(Data for processing begins)

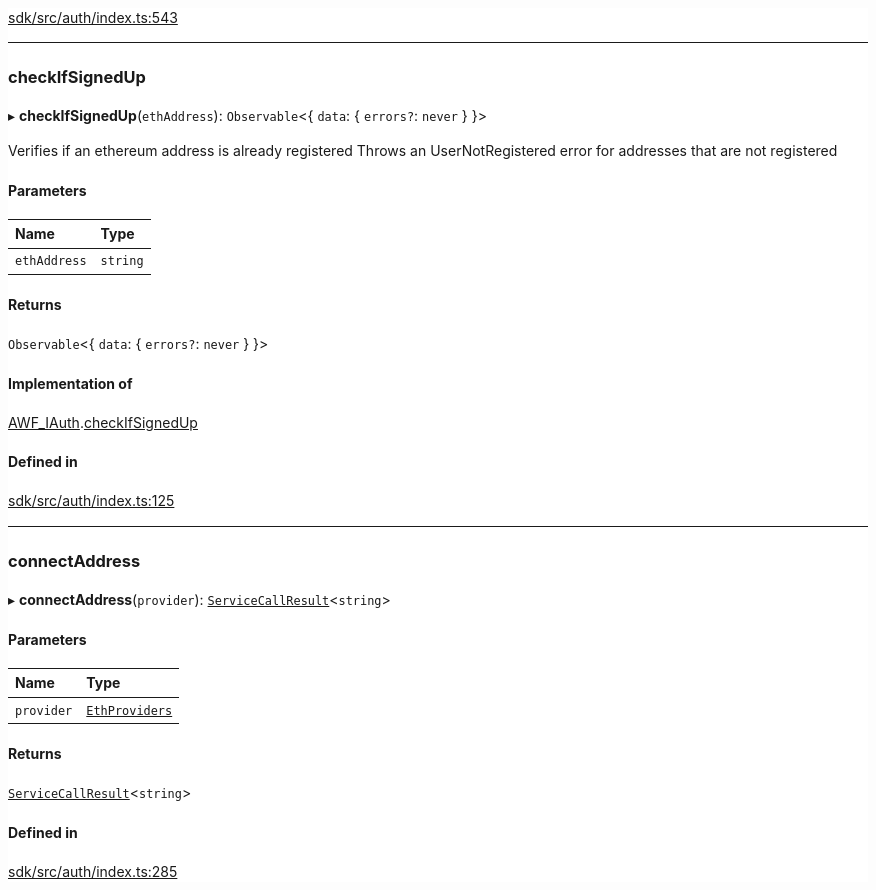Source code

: [sdk/src/auth/index.ts:543](https://github.com/AKASHAorg/akasha-world-framework/blob/d81a7246/sdk/src/auth/index.ts#L543)

___

### checkIfSignedUp

▸ **checkIfSignedUp**(`ethAddress`): `Observable`<{ `data`: { `errors?`: `never`  }  }\>

Verifies if an ethereum address is already registered
Throws an UserNotRegistered error for addresses that are not registered

#### Parameters

| Name | Type |
| :------ | :------ |
| `ethAddress` | `string` |

#### Returns

`Observable`<{ `data`: { `errors?`: `never`  }  }\>

#### Implementation of

[AWF_IAuth](../interfaces/akashaproject_ui_app_loader._internal_.AWF_IAuth.md).[checkIfSignedUp](../interfaces/akashaproject_ui_app_loader._internal_.AWF_IAuth.md#checkifsignedup)

#### Defined in

[sdk/src/auth/index.ts:125](https://github.com/AKASHAorg/akasha-world-framework/blob/d81a7246/sdk/src/auth/index.ts#L125)

___

### connectAddress

▸ **connectAddress**(`provider`): [`ServiceCallResult`](../modules/akashaproject_ui_app_loader._internal_.md#servicecallresult)<`string`\>

#### Parameters

| Name | Type |
| :------ | :------ |
| `provider` | [`EthProviders`](../enums/akashaproject_ui_app_loader._internal_.EthProviders.md) |

#### Returns

[`ServiceCallResult`](../modules/akashaproject_ui_app_loader._internal_.md#servicecallresult)<`string`\>

#### Defined in

[sdk/src/auth/index.ts:285](https://github.com/AKASHAorg/akasha-world-framework/blob/d81a7246/sdk/src/auth/index.ts#L285)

(Data for processing ends)

» Directive
Extract all lines from the data in which "checkIfSignedUp" is found.

» Exercise output
### checkIfSignedUp
▸ **checkIfSignedUp**(`ethAddress`): `Observable`<{ `data`: { `errors?`: `never`  }  }\>
[AWF_IAuth](../interfaces/akashaproject_ui_app_loader._internal_.AWF_IAuth.md).[checkIfSignedUp](../interfaces/akashaproject_ui_app_loader._internal_.AWF_IAuth.md#checkifsignedup)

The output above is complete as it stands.